Only Bradley Cooper, as the nonsensically ambitious F.B.I. agent Richie DiMaso, delivers the level of scorched-earth intensity necessary to turn a film with absolutely no foresight into a grand, swirling farce, and he nearly succeeds. Particularly in his scenes with Louis C.K., Cooper reaches heights of hilarious, tightly-permed delirium that recall the hard-to-define magic of Russell’s under-appreciated existential romp, I Heart Huckabees.

Of course, the real star is undeniably Amy Adams’s hair, a vibrant mop of improbable volume that morphs along with her character’s motivations and seems to inflate with anticipation every time she enters a room.
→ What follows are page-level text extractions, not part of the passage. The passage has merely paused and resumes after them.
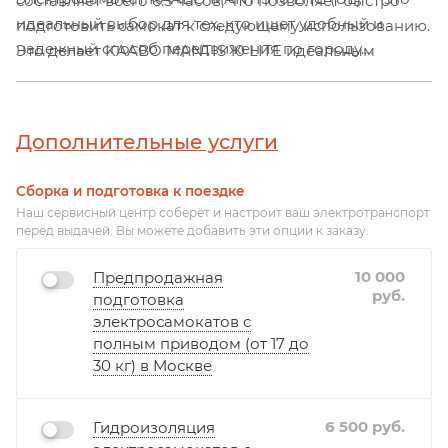
составляет всего 6.5 часов, что позволяет быстро
идеальный выбор для тех, кто ищет удобный и
подготовить самокат к следующему использованию.
надежный способ передвижения по городу.
Это делает KAABO MANTIS 10 LITE идеальным
Наслаждайтесь каждой поездкой на этом
выбором для городских жителей, которые ценят
высококачественном электросамокате!
время и мобильность.
Дополнительные услуги
Сборка и подготовка к поездке
Наш сервисный центр соберёт и настроит ваш электротранспорт
перед выдачей. Вы можете добавить эти опции к заказу:
10 000
Предпродажная
руб.
подготовка
электросамокатов с
полным приводом (от 17 до
30 кг) в Москве
6 500
руб.
Гидроизоляция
And that’s mostly what American Hustle is all about: the delicious crassness of throwing gaudy excess into partnership with government expenditure, of creating scenes entirely for the sake of the grand entrance, of making real hair look like wigs (Christian Bale’s comb over was painstakingly created from his own mane and a single strip of fake hair) and putting the one actual wig (Jennifer Lawrence’s) through a hair-whipping dance scene.

American Hustle was reportedly being reworked up until its New York release date, which begs the question of whether all those New York Film Critics awarded their top prize to a different cut of the film (and Adams’s memorable “we gotta get over on all these guys” line is indeed edited slightly differently in the film than the trailer.) Eric Warren Singer’s screenplay, which Russell re-wrote, was originally titled American Bullshit, and it’s easy to imagine the work that, without Russell’s interference, it might have been: a film without the unnecessary voice-overs, and without the heavy-handed attempts to connect the word “hustle” to a deeper understanding of humanity. But that film may also have left out the few moments that shocked this one into intermittent transcendence. And so bullshit begets bullshit, of both sweet and unpleasant variations. Which proves that while American Hustle isn’t perfect (aside from Cooper and the film’s hair and makeup team), it’s a lesson in passive-aggressive salesmanship, making a weapon of its transparent aspirations.